Voeckler: I believed I could win only five metres before the finish

“Early today I said to myself, ‘The breakaway can go and win the stage’… and I was confident but not too confident because there were many, many guys who are very strong. In the end, I believed I could win only five metres before the finish line. The last 500 metres was so hard that I was looking back; I saw [Jens] Voigt and [Luis] Sanchez and I thought it was over for me. It was very long, those final metres!
“You know, when you love something you have to give it all you can. For many years I’ve said that, for me, a good Tour de France is a Tour de France when you arrive in Paris and you can say to yourself that you have no regrets. Today I know that I can finish my Tour without regrets but that doesn’t mean that I’ll just stay in the peloton for the rest of the race.

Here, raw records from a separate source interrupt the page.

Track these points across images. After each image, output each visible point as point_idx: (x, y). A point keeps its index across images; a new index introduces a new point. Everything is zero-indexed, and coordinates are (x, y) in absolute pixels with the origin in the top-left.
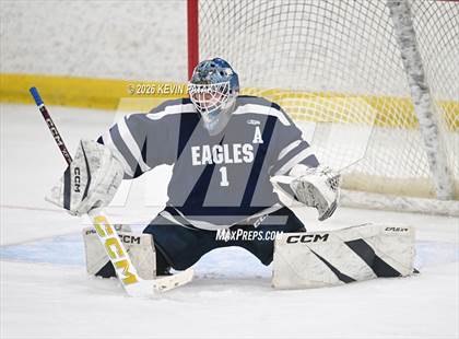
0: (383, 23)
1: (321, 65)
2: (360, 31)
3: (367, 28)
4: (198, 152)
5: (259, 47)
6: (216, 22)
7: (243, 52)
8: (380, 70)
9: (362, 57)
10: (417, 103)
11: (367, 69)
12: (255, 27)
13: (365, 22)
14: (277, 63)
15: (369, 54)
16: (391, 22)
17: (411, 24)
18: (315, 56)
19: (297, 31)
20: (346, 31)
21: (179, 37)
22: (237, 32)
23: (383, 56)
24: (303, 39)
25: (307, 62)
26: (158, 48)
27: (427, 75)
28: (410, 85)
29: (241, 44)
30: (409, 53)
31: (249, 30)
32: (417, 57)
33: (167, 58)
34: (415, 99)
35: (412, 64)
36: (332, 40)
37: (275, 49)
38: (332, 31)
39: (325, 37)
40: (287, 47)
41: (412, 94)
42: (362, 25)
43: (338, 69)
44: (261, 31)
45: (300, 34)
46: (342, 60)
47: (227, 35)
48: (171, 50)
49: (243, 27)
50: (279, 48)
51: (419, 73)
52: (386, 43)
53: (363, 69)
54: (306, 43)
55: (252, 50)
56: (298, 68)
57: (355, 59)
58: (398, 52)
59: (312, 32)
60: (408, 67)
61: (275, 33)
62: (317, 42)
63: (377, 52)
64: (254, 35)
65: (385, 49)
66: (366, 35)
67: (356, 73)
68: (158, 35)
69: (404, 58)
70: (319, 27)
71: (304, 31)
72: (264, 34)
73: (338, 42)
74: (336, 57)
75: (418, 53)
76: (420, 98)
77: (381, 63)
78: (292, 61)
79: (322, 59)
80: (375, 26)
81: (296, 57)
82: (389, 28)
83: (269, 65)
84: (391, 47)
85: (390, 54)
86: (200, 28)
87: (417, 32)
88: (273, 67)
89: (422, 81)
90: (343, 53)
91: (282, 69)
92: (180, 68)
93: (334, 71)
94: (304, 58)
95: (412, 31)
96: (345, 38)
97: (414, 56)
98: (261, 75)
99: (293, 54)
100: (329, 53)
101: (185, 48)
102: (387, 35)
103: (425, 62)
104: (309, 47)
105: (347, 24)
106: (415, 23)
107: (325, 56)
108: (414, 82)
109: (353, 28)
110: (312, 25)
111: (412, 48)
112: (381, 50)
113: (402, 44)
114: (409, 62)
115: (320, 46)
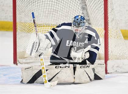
0: (76, 3)
1: (56, 16)
2: (69, 5)
3: (71, 4)
4: (68, 42)
5: (36, 10)
6: (22, 2)
9: (69, 13)
12: (34, 4)
13: (70, 2)
14: (42, 15)
15: (72, 12)
16: (79, 2)
17: (85, 2)
18: (54, 13)
19: (48, 5)
20: (64, 5)
21: (10, 6)
22: (29, 5)
24: (50, 7)
25: (51, 15)
26: (3, 10)
27: (91, 19)
29: (30, 9)
30: (85, 12)
31: (32, 4)
32: (87, 13)
33: (6, 13)
35: (86, 16)
36: (59, 8)
37: (41, 11)
38: (60, 5)
39: (57, 7)
40: (45, 10)
42: (69, 3)
43: (61, 17)
44: (36, 5)
45: (49, 6)
46: (63, 14)
47: (25, 6)
48: (7, 11)
49: (31, 3)
50: (42, 10)
51: (88, 19)
52: (77, 8)
53: (70, 17)
54: (51, 9)
56: (48, 17)
57: (67, 14)
58: (81, 12)
59: (53, 5)
61: (41, 5)
62: (55, 8)
64: (34, 6)
65: (77, 11)
66: (71, 6)
67: (67, 18)
68: (3, 6)
69: (83, 14)
70: (55, 4)
71: (50, 5)
72: (37, 6)
73: (61, 9)
74: (61, 13)
75: (88, 12)
78: (46, 15)
79: (56, 14)
80: (74, 3)
81: (48, 13)
82: (78, 4)
83: (39, 16)
84: (79, 10)
85: (79, 13)
86: (17, 4)
87: (87, 5)
88: (40, 16)
89: (89, 21)
90: (63, 12)
91: (43, 17)
92: (10, 16)
93: (60, 18)
94: (50, 14)
95: (86, 5)
96: (64, 7)
97: (86, 13)
99: (47, 12)
100: (59, 12)
101: (12, 10)
102: (78, 6)
103: (90, 15)
104: (52, 10)
105: (65, 3)
106: (87, 2)
107: (57, 13)
109: (66, 4)
110: (53, 3)
111: (86, 10)
112: (75, 11)
113: (82, 9)
114: (85, 15)
115: (56, 10)
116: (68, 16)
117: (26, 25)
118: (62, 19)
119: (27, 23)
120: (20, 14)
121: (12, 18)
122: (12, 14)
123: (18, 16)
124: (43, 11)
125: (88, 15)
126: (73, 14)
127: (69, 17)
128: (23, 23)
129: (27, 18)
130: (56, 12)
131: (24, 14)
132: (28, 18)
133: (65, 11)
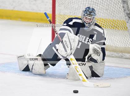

“Two weeks before the start of the Tour de France, the Rud du Sud, I came to a halt and I had to abandon that race because of pain in my legs. I got in the car of one of our mechanics and I thought that, so close to the Tour, it wouldn’t be possible to make it to this race. I had eight days off the bike and it was most upsetting… but today I was where I wanted to be.
“When I saw the composition of the lead group, I thought it was interesting because the break was likely to survive and but because of the quality of the riders in the escape I had to assess my options. When I got into the lead on the Col du Grand Colombier there was a chance to grab the polka-dot jersey, I thought it would be better than nothing. But, of course I kept thinking about the stage win, even though I had pain in my legs.
“It was good to find some strength during the stage but towards the end, I was treated like the man to beat. Every time I sped, the others followed, and when someone attacked, I was the one to chase. So when [Dries] Devenyns attacked, I told them to go without me. On a flat stage, that would have been the moment that the race was over, and he would have gone to win. But there was a good climb to the finish, and my director Andy Flickinger told me to try something and make sure that I had no regrets. Otherwise, I might have succumbed.
“The polka dot jersey… ah, you can not compare it to the yellow jersey. But this morning I had no chance to take the yellow. I’ve already worn the polka-dot jersey twice before this Tour, but never so late in the race. I thought about ‘Chartix’ [Anthony Charteau] and how that got to Paris in 2010 with the polka-dot jersey. If it happened for him, I tell myself that I can also try. I will not let it go easily.”